# Bad Directions on Filter



## DalmationMolly17 (Apr 14, 2013)

Dear Aquarium Forum Members,

I have a 10 gallon tank with 3 mollies and a Cory Catfish. I have a filter that is a Topfin, Power Filter 10. The directions are very vague on how to access the control knob for the flow of the filter. All it shows is a picture, nothing on how to get to it. I would like to ask that if somebody has this kind of filter may I have very descriptive directions on how to access this control knob?

I would also like to know how to extend the tube or if I have to buy an appliance to extend the tube, where I can get it. This would be extremely helpful!

Thanks, 
DalmationMolly17


----------



## CAM (Jan 27, 2013)

I have a duo of Top Fin 75s on my 75-gallon and the water flow control knobs are dead center on the top. Can't miss it. The small version must be different.

And yours didn't come with intake tube extensions?


----------



## CAM (Jan 27, 2013)

See your pic now. Sure looks like an extension tube. But that license is very cloudy. Camera? Or water condition?


----------



## DalmationMolly17 (Apr 14, 2013)

It came with one extension tube but it doesn't reach the bottom all of the way. I want it near to the gravel better so it can filter the tank better. 

Its empty on the top of my filter, you just stick in this plastic thing with foam on one side and a filter cartridge on the other.


----------



## DalmationMolly17 (Apr 14, 2013)

It is my camera, I am using my iPod touch and it has sucky picture quality. Everything looks bad whenever I use it.


----------



## CAM (Jan 27, 2013)

Appears it doesn't have one.
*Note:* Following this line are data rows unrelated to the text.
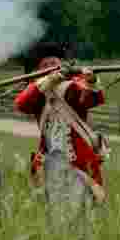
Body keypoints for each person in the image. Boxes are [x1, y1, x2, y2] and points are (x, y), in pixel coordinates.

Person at [14, 42, 106, 224]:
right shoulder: (37, 91)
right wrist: (51, 79)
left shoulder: (73, 85)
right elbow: (22, 103)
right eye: (45, 65)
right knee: (55, 216)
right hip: (49, 163)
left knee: (83, 213)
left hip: (79, 163)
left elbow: (92, 98)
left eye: (54, 63)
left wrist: (92, 81)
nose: (50, 67)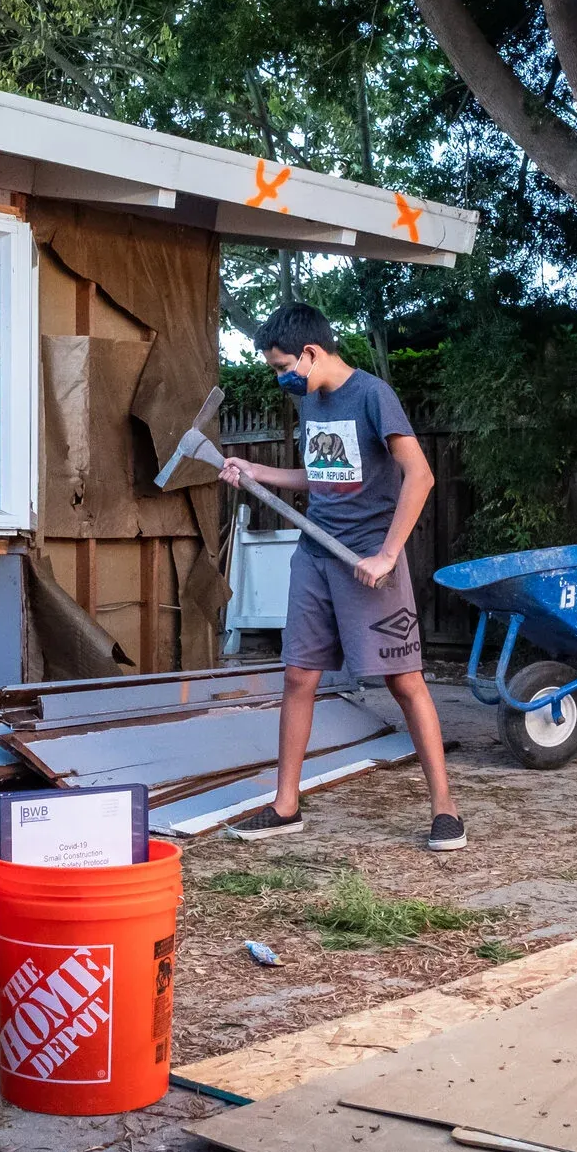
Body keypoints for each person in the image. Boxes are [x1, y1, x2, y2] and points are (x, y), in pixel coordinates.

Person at [219, 303, 462, 850]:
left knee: (404, 681)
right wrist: (256, 472)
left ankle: (445, 808)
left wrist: (387, 554)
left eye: (283, 367)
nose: (280, 378)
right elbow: (321, 475)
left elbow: (419, 475)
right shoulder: (312, 401)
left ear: (310, 353)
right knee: (299, 677)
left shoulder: (372, 396)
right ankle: (286, 806)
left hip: (368, 560)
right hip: (316, 555)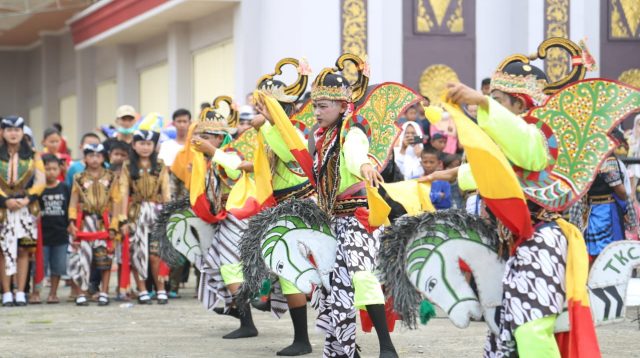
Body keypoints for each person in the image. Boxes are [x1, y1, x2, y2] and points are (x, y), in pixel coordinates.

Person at [256, 55, 399, 358]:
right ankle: (346, 350)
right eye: (315, 106)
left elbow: (355, 152)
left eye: (323, 106)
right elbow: (295, 156)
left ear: (343, 106)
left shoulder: (351, 131)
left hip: (359, 220)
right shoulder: (321, 137)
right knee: (332, 288)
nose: (316, 112)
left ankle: (387, 347)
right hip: (334, 221)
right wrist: (272, 122)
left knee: (361, 277)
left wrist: (364, 165)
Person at [249, 61, 315, 356]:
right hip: (282, 208)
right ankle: (301, 337)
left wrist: (267, 124)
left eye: (270, 108)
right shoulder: (271, 133)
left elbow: (288, 153)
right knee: (285, 269)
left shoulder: (295, 136)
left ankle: (308, 337)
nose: (264, 114)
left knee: (297, 270)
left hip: (300, 208)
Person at [190, 106, 258, 339]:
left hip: (240, 215)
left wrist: (210, 150)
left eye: (207, 138)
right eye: (200, 137)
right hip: (226, 218)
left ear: (220, 138)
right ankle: (239, 310)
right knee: (219, 264)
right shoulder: (207, 158)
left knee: (230, 266)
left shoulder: (232, 152)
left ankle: (247, 321)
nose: (201, 142)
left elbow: (237, 170)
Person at [67, 143, 122, 306]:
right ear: (85, 158)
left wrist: (114, 225)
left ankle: (104, 292)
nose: (95, 159)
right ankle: (82, 292)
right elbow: (73, 202)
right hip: (84, 221)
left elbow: (117, 202)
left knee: (104, 258)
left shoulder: (111, 177)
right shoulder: (79, 177)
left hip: (104, 221)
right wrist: (71, 222)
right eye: (91, 155)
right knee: (82, 257)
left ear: (103, 158)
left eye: (98, 156)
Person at [121, 130, 170, 305]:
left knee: (156, 254)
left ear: (154, 146)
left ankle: (161, 289)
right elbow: (123, 192)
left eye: (149, 144)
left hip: (156, 212)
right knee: (137, 253)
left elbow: (166, 192)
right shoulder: (127, 167)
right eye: (141, 143)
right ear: (134, 145)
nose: (145, 147)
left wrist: (168, 215)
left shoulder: (160, 165)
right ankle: (142, 289)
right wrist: (122, 219)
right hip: (136, 213)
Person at [0, 116, 45, 307]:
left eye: (17, 130)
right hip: (3, 209)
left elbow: (41, 181)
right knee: (3, 250)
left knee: (24, 249)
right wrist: (5, 200)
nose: (13, 134)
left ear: (22, 132)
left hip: (26, 210)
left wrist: (27, 198)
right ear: (2, 132)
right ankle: (7, 292)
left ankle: (20, 291)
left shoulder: (34, 155)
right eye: (9, 130)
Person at [36, 154, 70, 304]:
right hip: (42, 235)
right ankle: (35, 292)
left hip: (60, 233)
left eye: (54, 169)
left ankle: (53, 293)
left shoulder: (64, 188)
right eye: (47, 169)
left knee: (58, 266)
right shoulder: (38, 189)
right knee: (39, 266)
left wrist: (70, 225)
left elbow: (70, 208)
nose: (50, 172)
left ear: (60, 169)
Read the second answer:

Control knob for Top Fin 10 aquarium? - Yahoo!7 Answers


----------



## DalmationMolly17 (Apr 14, 2013)

Well they gave me the wrong directions then! Is there a way I can buy an extra extension?


----------



## CAM (Jan 27, 2013)

This is Tetra but will fit Top Fin filters:

Tetra Extension Tube for Whisper 30 and 40 Filters:Amazonet Supplies


----------



## DalmationMolly17 (Apr 14, 2013)

Okay! Thank you!


----------